The Zero and Shark projects are currently trying to bring OpenJDK and then a JIT to the platforms that Sun doesn't directly support (and even then doing it in a hacky way, as doing it for real i.e. rewriting Hotspot would be too much work):

http://icedtea.classpath.org/wiki/ZeroSharkFaq

And I'd love someone knowledgeable to compare the "free upgrades" you get from JVM updates to the same effect you get from GCC or LLVM improvements, Profile Guided Optimisation or updates in underlying libraries and OSes.

In general the summary could be "We build our wacky idiosyncratic language on top of a mature, well-engineered, portable system that was designed and built to do something else". Matz also built his Ruby on top of mature, well-engineered portable systems (Unix etc.) and while Ruby is cool and benefitted from building on that base, it wasn't magic pixie dust (or people wouldn't be so keen on JRuby).

old-gregg · on Nov 30, 2009

Looking at the graphs: would I trade 2x gain in eventual performance for a 20x gain in startup speed, 3x leaner RAM consumption and great immediate performance? I wasn't sure, but after 2 months with JRuby - yes I would.
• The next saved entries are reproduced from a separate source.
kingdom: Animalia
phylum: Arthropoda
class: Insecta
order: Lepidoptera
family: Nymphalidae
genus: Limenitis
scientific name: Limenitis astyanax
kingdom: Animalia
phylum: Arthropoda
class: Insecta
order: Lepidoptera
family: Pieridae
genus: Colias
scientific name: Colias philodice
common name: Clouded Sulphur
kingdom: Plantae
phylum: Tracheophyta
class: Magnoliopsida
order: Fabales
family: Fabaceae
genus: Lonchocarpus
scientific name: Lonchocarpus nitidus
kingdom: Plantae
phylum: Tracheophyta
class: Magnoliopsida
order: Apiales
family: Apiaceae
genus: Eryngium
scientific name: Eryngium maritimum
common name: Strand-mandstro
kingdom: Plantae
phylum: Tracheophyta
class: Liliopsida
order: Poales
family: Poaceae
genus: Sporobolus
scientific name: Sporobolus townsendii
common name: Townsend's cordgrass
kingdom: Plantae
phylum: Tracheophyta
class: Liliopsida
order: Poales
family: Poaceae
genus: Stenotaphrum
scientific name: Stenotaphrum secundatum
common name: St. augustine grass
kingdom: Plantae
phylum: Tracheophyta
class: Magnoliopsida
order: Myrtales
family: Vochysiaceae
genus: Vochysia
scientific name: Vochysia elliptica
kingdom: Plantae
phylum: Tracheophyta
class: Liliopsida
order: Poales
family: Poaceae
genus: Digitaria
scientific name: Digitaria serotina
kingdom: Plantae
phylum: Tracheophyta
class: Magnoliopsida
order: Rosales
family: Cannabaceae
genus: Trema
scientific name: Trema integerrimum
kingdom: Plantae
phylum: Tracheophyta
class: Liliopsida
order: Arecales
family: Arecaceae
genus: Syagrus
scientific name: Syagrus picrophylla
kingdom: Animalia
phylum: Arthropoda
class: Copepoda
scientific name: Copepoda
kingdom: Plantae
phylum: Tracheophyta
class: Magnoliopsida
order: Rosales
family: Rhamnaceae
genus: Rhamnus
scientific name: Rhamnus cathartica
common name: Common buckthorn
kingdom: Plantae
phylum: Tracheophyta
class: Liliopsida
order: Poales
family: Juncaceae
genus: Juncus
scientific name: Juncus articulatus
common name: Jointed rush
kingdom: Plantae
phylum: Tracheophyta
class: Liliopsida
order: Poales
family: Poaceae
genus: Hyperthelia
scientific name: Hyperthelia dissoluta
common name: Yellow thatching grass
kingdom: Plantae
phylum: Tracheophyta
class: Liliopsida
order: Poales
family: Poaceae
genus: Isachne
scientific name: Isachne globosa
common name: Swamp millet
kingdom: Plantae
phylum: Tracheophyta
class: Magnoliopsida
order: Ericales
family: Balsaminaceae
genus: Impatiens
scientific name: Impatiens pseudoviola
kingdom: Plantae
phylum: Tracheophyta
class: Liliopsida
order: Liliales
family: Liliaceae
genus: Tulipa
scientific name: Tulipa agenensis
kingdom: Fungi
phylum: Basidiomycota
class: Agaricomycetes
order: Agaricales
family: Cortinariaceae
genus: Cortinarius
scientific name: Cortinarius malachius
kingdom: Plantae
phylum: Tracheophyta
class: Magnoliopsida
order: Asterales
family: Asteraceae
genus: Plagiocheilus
My vote goes to Ruby 1.9.4 coupled with speedy and efficient C extensions.

qw · on Nov 30, 2009

"2x gain in eventual performance"

It only takes 2 seconds before JRuby catches up with 1.9.2. That's not long, so unless your program only runs for a few seconds, the wait is worth it

old-gregg · on Nov 30, 2009

The way I see it, languages like Ruby aren't meant for high performance computing: one can pick from a dozen statically typed languages to implement time-critical algorithms. The power and beauty of Ruby is its flexibility, "fluidity", and ability to glue services provided by an operating system and a million OS-native modules. Just look into your /usr/lib.

JRuby lacks that: it only "glues" JARs together and it introduces a shockingly huge startup lag which makes your development feel like you're compiling C++ code between test runs. And even gluing JARs is kind of pointless: Java itself, with its plethora of autocompleting IDEs, is a much better environment to learn and experiment with APIs like Batik or Apache POI.

megaduck · on Dec 1, 2009

Perhaps JRuby simply isn't for you. We're using JRuby with Rails, and the tradeoffs are well worth it. Performance is quite good, and the laggy startup is irrelevant to a long-running server process like Rails.

More critically, our development time is significantly reduced by using a highly expressive language like Ruby. Code is more readable, more understandable, and a heck of a lot faster to write. Plus, we can still use all the neat Java libraries like Jetty, Lucene, and JavaMail. Add in things like java NIO, and it matches our needs nicely.

While JRuby might not suit your particular application, it's doing wonderful, useful work for a lot of people. Horses for courses, as they say.

sshconnection · on Nov 30, 2009

Ruby may not be the fastest language in the world, but that doesn't mean that we shouldn't strive for better performance. As far as startup times are concerned, have you tried using nailgun?

http://blog.headius.com/2009/05/jruby-nailgun-support-in-130...

tmountain · on Nov 30, 2009

One exception would be in multi-threaded applications. JRuby is the best choice in this domain from my experience. Ruby 1.9 still uses a GIL making JRuby a better choice for concurrent software.

megaduck · on Dec 1, 2009

Seconded.

One additional advantage is JRuby's ability to use structures like Clojure's concurrency primitives. AFAIK, there's nothing even close in the world of MRI and YARV.

Freaky · on Dec 1, 2009

JRuby's startup speed isn't that much different if you're actually running something fairly heavy, like a web framework; it's not like Rails starts up in 200ms on MRI and 4000ms on JRuby, both have you waiting for a few seconds. With source reloading they're not that different in practice.

Sure, leaner RAM consumption is nice, but so is stable RAM consumption. It's not uncommon to see a Rails app on MRI eventually grow from, say, 70MB to 300MB+ and never shrink thanks to heap fragmentation and gc confusion, while JRuby stabilizes at maybe 100MB.

Sure, I also have MRI services which sit stable at 8-15MB for 6 months or more and JRuby's not exactly going to help there, and for short running interactive tasks it's certainly not going to be my first choice, but having the choice is very, very good.